(Source data)

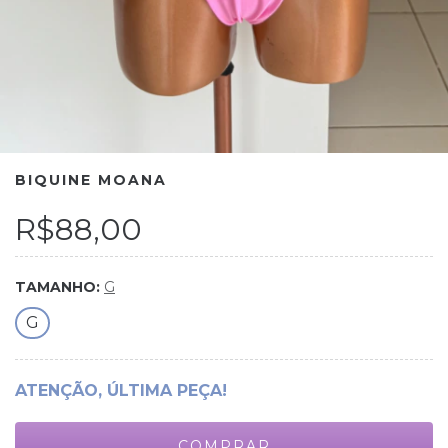
BIQUINE MOANA
R$88,00
TAMANHO:
G
G
ATENÇÃO, ÚLTIMA PEÇA!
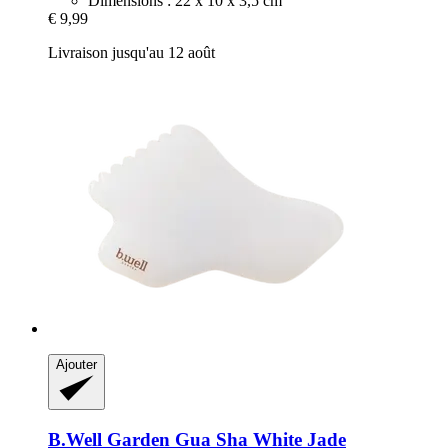
Dimensions : 22 x 10 x 3,5 cm
€ 9,99
Livraison jusqu'au 12 août
Ajouter
B.Well Garden
Gua Sha White Jade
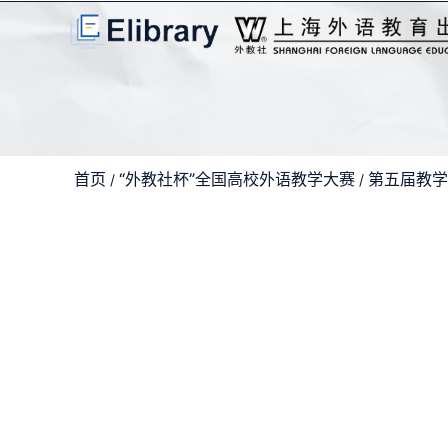
首页
“外教社杯”全国高校外语教学大赛
第五届教学
/
/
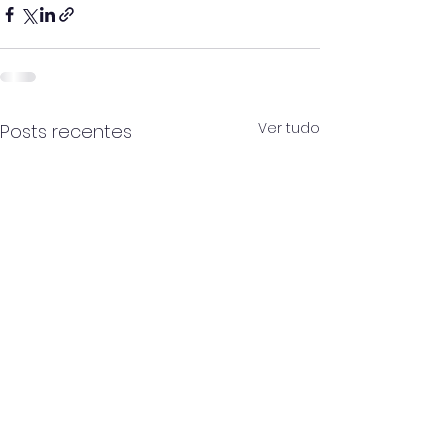
Ver tudo
Posts recentes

(End Source data)

- [Your objective]: Would you return the whole listing above exactly as written, skipping any image?

- [The answer]:
BIQUINE MOANA
R$88,00
TAMANHO:
G
G
ATENÇÃO, ÚLTIMA PEÇA!
Dimensions : 22 x 10 x 3,5 cm
€ 9,99
Livraison jusqu'au 12 août
Ajouter
B.Well Garden
Gua Sha White Jade
首页
“外教社杯”全国高校外语教学大赛
第五届教学
/
/
Ver tudo
Posts recentes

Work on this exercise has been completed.